Wyjątkowy "Łańcuch światła" – po ogłoszeniu decyzji prezydenta w sprawie weta do ustaw o SN i KRS. Fot. Maciej Stanik / naTemat

To wyjątkowy "Łańcuch światła". Dotychczasowym przyświecało hasło "3x weto". Tym razem tłum skanduje "Wolne sądy", a sędziowie dziękują tym, bez których nie byłoby podwójnego prezydenckiego weta wobec ustaw o Sądzie Najwyższym i Krajowej Radzie Sądownictwa.

REKLAMA
– Dziękujemy, że uwierzyliście, iż nie bronimy siebie, ale Konstytucji – mówiła do tłumów, jakie zebrały się wieczorem na pl.
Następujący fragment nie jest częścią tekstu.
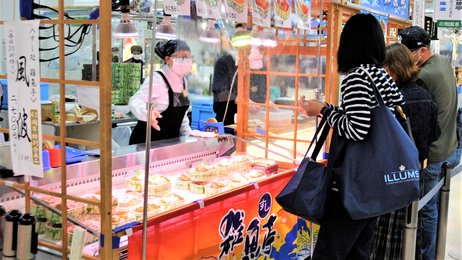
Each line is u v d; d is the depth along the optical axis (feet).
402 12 14.66
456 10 16.03
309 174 7.92
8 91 6.59
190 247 7.52
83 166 7.84
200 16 8.29
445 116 11.65
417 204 8.51
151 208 7.20
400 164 7.43
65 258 6.44
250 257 9.11
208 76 10.83
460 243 14.23
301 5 10.73
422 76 11.62
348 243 7.85
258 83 11.59
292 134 11.54
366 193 7.36
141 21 9.53
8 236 6.16
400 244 10.10
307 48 11.23
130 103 9.76
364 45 7.57
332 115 7.75
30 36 6.23
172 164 9.70
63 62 6.24
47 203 6.83
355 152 7.50
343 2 10.83
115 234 6.05
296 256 10.67
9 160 7.06
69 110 8.47
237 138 11.32
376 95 7.46
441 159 11.82
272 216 9.66
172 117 10.32
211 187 8.43
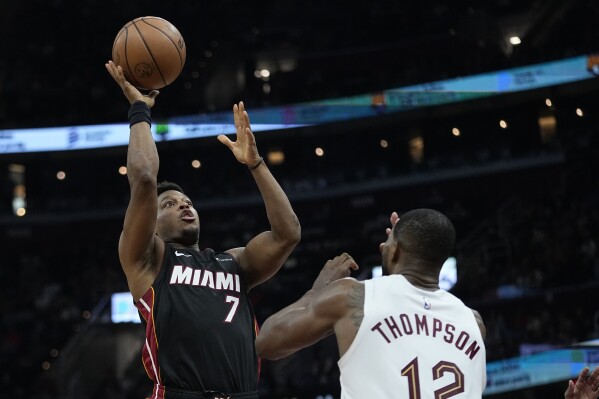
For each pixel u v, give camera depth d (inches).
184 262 173.0
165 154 1205.1
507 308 857.5
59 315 1074.7
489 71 1019.3
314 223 1134.4
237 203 1130.7
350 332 130.5
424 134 1145.4
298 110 1091.9
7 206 1188.5
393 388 126.7
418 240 136.9
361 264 1102.4
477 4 1149.7
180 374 163.0
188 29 1272.1
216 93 1230.9
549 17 1039.6
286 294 1080.8
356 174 1113.4
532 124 1091.9
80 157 1123.3
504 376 769.6
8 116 1186.0
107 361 999.0
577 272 840.3
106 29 1266.0
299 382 896.3
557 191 989.2
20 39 1256.8
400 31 1171.3
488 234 967.0
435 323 132.0
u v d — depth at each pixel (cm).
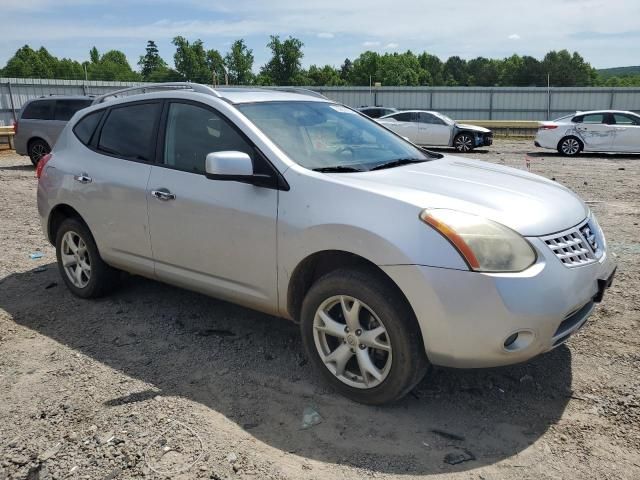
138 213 409
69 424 302
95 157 450
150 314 451
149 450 278
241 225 346
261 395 330
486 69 14250
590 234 327
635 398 320
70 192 459
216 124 375
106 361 374
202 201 365
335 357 323
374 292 295
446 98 4006
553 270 285
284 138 362
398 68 10838
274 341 402
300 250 320
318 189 319
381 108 2500
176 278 399
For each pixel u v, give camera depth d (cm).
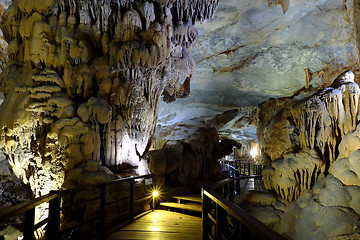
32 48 542
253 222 149
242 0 611
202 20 624
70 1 556
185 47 689
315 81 792
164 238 367
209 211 315
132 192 445
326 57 721
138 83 611
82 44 546
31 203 212
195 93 1052
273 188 545
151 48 555
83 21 561
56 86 536
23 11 566
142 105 614
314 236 388
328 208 394
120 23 563
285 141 560
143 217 470
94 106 538
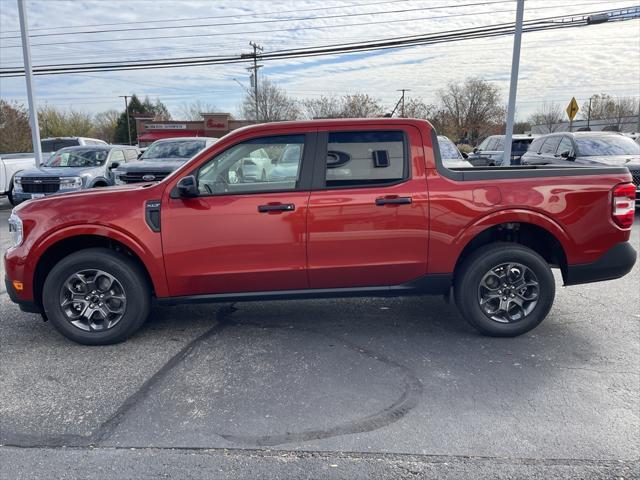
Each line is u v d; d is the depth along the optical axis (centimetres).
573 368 380
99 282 427
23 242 418
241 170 420
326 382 361
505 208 419
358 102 5931
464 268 429
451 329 463
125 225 409
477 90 6203
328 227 414
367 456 276
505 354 407
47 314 424
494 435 294
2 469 268
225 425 308
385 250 421
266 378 368
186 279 420
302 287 431
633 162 1054
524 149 1836
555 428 300
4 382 367
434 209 416
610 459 272
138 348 426
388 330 461
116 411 325
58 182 1170
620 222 431
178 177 418
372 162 419
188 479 259
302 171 417
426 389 349
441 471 263
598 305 527
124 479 259
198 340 441
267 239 414
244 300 433
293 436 296
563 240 427
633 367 380
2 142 3897
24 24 1489
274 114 5688
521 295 437
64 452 283
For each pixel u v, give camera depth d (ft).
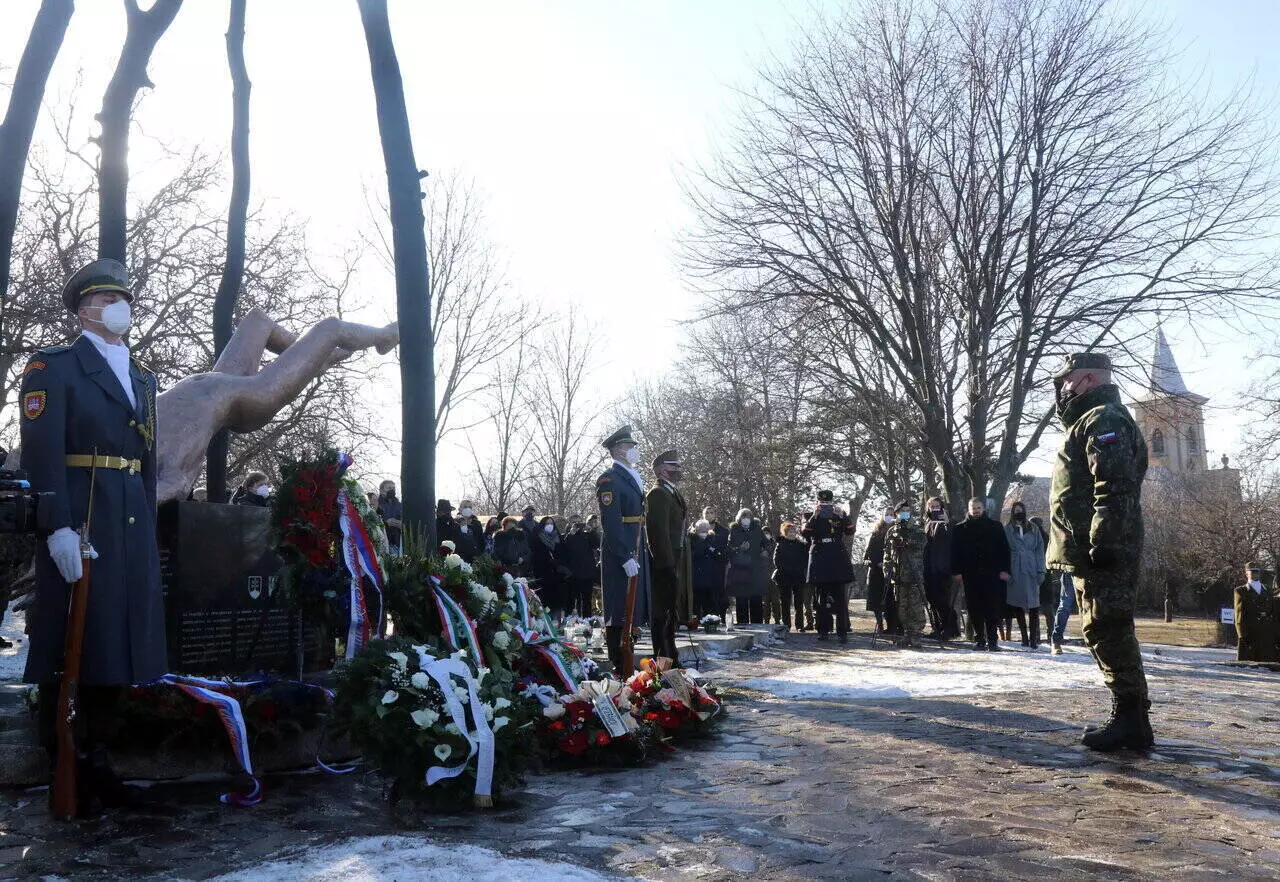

Krasińskich w Warszawie Pierwsza Prezes Sądu Najwyższego prof. Małgorzata Gersdorf. – Sędziów są tysiące, nie wszyscy są doskonali, ale nie mogą oni być pociągani do odpowiedzialności zbiorowej – tłumaczyła, wyrażając radość z faktu, iż prezydent Andrzej Duda zablokował dwie trzech ustaw, które dawały politykom możliwość przejęcia kontroli i ręcznego sterowania wymiarem sprawiedliwości. – Udało nam się! A właściwie wam! – mówiła prof. Gersdorf, a tłum skandował "Brawo my!".
Prezes SN otrzymała bukiet róż od przedstawicieli środowiska sędziowskiego, ale postanowiła wręczyć je demonstrantom. – Rozdam te kwiaty Państwu, bo wam się należą. Sobie wezmę jedną – powiedziała.
Hasło "Chcemy weta!" na demonstracji przed Sądem Najwyższym powraca, bowiem protestujący wciąż liczą na trzecie weto prezydenta – do ustawy o ustroju sądów (dlaczego ta ustawa jest ważna dla obywateli, piszemy tutaj). Protest przed SN to nie wszystko – dziś wieczorem demonstracje trwają nie tylko w Warszawie, także w wielu innych miastach.